Uit een ander onderzoek bleek dat respondenten met tekenen van problematisch smartphonegebruik vijf keer zoveel kans hadden om te bezuinigen op het toestel dan degenen die dat niet deden. Het feit dat deze tieners minder vaak hun telefoon gebruiken, maakt de resultaten ‘zowel zorgwekkend als positief’, zegt Carter.

Hoe kunnen we het smartphonegebruik verminderen als we ons zorgen maken?

Uit het eerste onderzoek bleek dat 95 procent van de deelnemers het smartphonegebruik probeerde te beperken. Ze zeiden dat de meest effectieve strategieën waren om je apparaat af en toe in de modus Niet storen te zetten, meldingen uit te schakelen en het in een andere kamer te laten voordat je naar bed gaat.

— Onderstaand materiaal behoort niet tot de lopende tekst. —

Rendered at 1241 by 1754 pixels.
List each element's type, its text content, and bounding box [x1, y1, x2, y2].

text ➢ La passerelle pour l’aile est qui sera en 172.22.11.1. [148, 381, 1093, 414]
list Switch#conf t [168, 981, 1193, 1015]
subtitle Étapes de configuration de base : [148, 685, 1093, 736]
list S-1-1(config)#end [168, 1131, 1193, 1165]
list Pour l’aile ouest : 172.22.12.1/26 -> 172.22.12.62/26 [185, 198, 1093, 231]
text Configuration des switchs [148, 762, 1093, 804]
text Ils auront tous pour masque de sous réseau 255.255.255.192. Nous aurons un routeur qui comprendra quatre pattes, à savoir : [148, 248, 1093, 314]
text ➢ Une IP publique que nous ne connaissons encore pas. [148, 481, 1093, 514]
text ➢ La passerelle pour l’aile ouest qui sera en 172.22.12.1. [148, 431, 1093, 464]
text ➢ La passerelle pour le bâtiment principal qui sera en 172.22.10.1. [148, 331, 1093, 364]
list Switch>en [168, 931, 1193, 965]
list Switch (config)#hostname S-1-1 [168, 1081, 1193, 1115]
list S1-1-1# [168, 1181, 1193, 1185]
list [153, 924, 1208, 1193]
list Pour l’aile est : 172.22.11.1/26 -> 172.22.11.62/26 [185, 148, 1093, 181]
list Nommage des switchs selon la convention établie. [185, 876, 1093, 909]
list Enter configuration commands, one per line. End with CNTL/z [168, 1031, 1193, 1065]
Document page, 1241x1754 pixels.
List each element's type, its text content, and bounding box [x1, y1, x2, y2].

In plaats van beperkingen op te leggen aan het telefoongebruik van tieners, zouden ouders en scholen met hen moeten praten over welke aspecten van smartphonegebruik hen ten goede komen of schaden, zegt Kalk. Een deel van de tieners geeft bijvoorbeeld aan dat ze het leuk vinden om via hun smartphones contact te houden met dierbaren, maar ook dat ze afgeleid kunnen worden.